To do - For this exercise, restate word for word only the lines from the first line of the data to the line containing "Page size: 2000x1125.".

------ Excerpted data ------

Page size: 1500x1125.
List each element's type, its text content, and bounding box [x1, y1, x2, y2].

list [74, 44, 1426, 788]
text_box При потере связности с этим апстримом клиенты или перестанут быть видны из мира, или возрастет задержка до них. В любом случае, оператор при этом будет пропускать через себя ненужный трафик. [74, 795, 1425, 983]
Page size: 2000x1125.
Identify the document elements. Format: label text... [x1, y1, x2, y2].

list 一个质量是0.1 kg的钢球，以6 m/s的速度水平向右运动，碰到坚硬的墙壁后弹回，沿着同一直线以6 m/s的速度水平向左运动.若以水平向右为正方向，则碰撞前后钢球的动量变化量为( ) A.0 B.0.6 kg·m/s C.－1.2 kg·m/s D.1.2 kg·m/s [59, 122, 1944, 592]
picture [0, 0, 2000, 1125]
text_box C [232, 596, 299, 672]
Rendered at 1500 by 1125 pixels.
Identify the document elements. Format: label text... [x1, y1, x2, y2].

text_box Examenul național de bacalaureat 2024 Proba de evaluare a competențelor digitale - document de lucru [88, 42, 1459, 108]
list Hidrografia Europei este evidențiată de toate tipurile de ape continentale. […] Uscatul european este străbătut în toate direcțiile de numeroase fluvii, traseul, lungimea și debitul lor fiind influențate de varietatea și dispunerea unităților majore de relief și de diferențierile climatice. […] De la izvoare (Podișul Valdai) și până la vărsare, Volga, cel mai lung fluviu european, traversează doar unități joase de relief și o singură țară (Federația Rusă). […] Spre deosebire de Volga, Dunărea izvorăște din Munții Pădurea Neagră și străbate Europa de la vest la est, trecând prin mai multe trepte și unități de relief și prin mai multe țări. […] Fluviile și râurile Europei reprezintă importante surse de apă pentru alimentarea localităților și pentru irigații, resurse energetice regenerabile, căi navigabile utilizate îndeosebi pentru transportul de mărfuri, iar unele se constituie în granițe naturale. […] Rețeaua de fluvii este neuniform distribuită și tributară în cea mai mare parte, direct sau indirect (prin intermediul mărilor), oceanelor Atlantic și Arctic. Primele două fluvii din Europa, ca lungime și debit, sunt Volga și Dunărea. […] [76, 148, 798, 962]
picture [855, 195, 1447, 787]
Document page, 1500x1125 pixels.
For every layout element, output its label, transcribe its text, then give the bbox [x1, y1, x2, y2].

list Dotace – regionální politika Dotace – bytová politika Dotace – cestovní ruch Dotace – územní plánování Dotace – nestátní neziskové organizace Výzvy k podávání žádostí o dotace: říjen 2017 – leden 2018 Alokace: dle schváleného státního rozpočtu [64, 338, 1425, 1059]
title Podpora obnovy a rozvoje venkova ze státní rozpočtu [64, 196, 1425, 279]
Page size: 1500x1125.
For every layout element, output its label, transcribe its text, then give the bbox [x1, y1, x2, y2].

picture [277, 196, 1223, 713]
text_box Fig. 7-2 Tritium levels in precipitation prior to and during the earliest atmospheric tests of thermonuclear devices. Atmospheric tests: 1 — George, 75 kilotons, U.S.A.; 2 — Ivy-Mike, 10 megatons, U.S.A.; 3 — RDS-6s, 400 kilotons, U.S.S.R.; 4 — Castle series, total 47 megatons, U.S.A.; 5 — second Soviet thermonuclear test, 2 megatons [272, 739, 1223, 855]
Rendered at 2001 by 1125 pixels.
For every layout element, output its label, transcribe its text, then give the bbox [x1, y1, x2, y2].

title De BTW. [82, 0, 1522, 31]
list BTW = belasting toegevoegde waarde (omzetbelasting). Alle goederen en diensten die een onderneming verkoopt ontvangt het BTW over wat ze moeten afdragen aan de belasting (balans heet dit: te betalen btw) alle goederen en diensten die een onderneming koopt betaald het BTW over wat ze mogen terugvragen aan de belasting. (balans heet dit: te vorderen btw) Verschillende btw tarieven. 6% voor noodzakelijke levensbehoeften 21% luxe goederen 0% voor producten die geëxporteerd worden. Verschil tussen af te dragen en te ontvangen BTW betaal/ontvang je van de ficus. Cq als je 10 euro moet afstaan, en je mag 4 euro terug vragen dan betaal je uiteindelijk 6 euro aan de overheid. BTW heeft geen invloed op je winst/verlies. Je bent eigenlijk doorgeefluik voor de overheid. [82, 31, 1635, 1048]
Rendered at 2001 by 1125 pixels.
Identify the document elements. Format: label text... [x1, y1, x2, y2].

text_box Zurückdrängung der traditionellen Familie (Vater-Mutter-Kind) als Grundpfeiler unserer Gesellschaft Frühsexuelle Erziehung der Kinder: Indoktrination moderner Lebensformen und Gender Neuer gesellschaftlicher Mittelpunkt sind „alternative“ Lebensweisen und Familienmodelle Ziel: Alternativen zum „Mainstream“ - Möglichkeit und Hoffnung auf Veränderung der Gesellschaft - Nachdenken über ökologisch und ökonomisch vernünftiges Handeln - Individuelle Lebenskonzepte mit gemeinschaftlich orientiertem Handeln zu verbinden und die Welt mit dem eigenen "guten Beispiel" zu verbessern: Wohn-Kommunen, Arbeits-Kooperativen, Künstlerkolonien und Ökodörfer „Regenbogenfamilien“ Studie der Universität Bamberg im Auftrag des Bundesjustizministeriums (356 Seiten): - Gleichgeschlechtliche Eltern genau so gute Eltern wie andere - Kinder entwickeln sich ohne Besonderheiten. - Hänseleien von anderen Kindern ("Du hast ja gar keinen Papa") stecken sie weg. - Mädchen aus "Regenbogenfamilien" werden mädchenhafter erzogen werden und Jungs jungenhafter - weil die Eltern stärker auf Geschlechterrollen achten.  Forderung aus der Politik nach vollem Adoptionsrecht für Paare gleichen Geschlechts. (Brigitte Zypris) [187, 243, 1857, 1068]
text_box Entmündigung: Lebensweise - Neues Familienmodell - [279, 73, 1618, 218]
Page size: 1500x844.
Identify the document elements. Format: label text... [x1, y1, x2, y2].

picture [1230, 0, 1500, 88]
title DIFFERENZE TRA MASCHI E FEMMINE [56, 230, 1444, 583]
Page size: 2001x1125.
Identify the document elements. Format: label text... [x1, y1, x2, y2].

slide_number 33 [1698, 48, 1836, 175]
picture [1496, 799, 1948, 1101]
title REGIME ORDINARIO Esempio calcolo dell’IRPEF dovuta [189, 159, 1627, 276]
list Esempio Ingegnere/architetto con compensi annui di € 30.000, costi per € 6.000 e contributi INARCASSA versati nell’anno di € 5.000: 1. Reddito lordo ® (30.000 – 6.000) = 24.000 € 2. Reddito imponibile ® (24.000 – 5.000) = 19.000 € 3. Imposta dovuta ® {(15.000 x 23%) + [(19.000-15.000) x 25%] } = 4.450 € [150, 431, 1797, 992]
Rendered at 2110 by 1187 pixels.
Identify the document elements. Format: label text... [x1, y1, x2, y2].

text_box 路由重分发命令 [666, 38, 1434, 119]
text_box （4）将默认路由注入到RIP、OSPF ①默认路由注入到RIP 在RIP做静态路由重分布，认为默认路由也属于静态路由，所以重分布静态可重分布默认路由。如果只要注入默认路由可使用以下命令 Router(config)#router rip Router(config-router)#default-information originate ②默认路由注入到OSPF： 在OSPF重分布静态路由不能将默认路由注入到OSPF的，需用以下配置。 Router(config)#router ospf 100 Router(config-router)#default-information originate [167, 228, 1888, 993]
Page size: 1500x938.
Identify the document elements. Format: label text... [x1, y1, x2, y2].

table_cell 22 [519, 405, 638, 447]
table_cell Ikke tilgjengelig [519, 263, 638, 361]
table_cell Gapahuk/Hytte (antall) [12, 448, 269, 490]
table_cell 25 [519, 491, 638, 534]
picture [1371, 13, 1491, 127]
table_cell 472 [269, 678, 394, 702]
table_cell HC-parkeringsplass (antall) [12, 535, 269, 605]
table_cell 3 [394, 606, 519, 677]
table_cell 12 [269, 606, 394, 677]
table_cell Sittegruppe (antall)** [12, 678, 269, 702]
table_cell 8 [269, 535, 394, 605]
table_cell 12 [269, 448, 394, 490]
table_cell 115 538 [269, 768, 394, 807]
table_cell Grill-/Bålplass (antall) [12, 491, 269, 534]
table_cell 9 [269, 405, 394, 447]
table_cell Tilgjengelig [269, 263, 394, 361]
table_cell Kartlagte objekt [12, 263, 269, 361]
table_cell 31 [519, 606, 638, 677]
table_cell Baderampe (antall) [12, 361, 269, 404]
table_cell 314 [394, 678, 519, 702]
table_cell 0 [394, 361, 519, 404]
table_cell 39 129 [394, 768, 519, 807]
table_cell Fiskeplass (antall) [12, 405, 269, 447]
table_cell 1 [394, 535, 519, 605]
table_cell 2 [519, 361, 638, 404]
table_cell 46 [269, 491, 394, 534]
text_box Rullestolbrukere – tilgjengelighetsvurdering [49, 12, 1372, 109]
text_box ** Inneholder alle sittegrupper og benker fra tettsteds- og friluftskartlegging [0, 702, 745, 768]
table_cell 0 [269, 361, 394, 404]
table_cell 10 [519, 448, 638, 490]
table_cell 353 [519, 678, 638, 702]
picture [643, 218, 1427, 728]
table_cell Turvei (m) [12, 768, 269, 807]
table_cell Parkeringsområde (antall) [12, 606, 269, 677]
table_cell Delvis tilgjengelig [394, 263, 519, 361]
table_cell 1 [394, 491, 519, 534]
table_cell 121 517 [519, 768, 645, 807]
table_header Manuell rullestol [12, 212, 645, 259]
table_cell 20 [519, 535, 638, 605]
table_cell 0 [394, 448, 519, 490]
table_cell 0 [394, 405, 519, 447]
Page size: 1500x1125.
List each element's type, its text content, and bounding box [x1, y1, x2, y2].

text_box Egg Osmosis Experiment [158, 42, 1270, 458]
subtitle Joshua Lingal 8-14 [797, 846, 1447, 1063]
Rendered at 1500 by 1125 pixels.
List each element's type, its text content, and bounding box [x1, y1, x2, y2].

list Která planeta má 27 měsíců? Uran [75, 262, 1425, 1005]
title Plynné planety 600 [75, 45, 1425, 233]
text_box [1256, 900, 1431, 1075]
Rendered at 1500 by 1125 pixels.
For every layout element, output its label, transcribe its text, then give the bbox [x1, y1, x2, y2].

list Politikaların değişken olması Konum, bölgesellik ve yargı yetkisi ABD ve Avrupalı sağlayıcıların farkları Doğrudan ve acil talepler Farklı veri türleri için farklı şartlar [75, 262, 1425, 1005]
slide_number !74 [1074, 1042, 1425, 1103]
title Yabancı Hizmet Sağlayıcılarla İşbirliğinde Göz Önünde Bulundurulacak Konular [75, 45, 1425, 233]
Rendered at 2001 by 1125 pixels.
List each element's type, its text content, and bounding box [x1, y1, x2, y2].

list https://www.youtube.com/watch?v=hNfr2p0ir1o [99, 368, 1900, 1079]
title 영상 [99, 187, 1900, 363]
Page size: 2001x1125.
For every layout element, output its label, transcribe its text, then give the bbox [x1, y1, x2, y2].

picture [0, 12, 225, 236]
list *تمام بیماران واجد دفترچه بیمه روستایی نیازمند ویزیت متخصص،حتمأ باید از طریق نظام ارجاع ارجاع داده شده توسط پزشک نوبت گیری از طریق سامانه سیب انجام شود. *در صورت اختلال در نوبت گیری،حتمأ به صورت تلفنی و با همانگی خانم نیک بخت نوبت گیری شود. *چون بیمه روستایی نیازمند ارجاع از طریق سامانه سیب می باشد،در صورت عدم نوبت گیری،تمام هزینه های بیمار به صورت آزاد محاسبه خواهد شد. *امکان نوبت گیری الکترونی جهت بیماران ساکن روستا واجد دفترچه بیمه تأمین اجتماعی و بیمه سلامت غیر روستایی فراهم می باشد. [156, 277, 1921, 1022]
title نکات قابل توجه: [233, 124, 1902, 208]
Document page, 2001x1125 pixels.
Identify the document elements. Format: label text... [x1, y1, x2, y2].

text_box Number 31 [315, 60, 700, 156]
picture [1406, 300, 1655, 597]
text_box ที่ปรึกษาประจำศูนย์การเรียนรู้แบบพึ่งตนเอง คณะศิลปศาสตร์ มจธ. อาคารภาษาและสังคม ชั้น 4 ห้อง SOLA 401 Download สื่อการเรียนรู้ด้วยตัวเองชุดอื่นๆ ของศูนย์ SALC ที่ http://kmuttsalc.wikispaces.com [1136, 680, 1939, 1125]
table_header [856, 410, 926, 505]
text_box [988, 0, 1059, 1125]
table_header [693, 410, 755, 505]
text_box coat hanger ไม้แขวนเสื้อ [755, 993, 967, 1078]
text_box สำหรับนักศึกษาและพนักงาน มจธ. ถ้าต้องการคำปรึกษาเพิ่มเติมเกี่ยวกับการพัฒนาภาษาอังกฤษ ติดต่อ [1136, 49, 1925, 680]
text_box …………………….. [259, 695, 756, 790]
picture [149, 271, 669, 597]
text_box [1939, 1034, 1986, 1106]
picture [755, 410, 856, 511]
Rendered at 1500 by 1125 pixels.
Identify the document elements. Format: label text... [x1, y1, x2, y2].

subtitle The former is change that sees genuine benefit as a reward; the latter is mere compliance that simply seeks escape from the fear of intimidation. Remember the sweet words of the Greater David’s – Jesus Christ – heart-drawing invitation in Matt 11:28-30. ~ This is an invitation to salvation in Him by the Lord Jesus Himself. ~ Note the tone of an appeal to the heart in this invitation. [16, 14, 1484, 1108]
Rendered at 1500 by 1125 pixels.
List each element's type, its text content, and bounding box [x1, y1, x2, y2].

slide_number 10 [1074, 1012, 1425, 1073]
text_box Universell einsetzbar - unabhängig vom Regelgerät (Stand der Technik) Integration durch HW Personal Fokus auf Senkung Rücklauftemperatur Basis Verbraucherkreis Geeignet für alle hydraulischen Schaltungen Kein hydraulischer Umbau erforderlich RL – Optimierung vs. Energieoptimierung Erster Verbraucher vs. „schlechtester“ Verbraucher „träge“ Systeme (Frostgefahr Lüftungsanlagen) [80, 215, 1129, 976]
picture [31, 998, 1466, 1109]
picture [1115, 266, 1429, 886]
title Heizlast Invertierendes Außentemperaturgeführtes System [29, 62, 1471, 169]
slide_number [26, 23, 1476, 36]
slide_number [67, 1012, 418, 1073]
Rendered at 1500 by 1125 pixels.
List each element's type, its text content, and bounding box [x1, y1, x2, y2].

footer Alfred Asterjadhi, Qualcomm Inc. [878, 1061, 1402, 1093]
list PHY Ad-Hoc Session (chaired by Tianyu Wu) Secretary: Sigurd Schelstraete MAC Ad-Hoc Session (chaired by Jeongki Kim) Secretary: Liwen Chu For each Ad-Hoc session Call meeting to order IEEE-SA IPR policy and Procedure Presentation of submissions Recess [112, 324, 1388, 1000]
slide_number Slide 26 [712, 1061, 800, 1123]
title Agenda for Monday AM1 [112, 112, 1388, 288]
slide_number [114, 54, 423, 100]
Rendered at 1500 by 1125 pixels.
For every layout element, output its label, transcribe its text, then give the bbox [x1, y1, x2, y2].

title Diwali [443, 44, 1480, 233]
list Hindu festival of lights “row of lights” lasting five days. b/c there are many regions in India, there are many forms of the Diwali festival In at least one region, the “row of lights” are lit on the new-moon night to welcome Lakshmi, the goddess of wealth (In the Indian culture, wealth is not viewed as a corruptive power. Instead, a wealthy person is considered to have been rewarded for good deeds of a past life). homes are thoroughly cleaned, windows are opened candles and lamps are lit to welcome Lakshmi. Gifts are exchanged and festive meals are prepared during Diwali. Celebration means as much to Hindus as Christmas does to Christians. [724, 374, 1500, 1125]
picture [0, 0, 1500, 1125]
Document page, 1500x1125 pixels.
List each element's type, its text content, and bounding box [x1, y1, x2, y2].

------

Solved exercise -
Page size: 1500x1125.
List each element's type, its text content, and bounding box [x1, y1, x2, y2].

list [74, 44, 1426, 788]
text_box При потере связности с этим апстримом клиенты или перестанут быть видны из мира, или возрастет задержка до них. В любом случае, оператор при этом будет пропускать через себя ненужный трафик. [74, 795, 1425, 983]
Page size: 2000x1125.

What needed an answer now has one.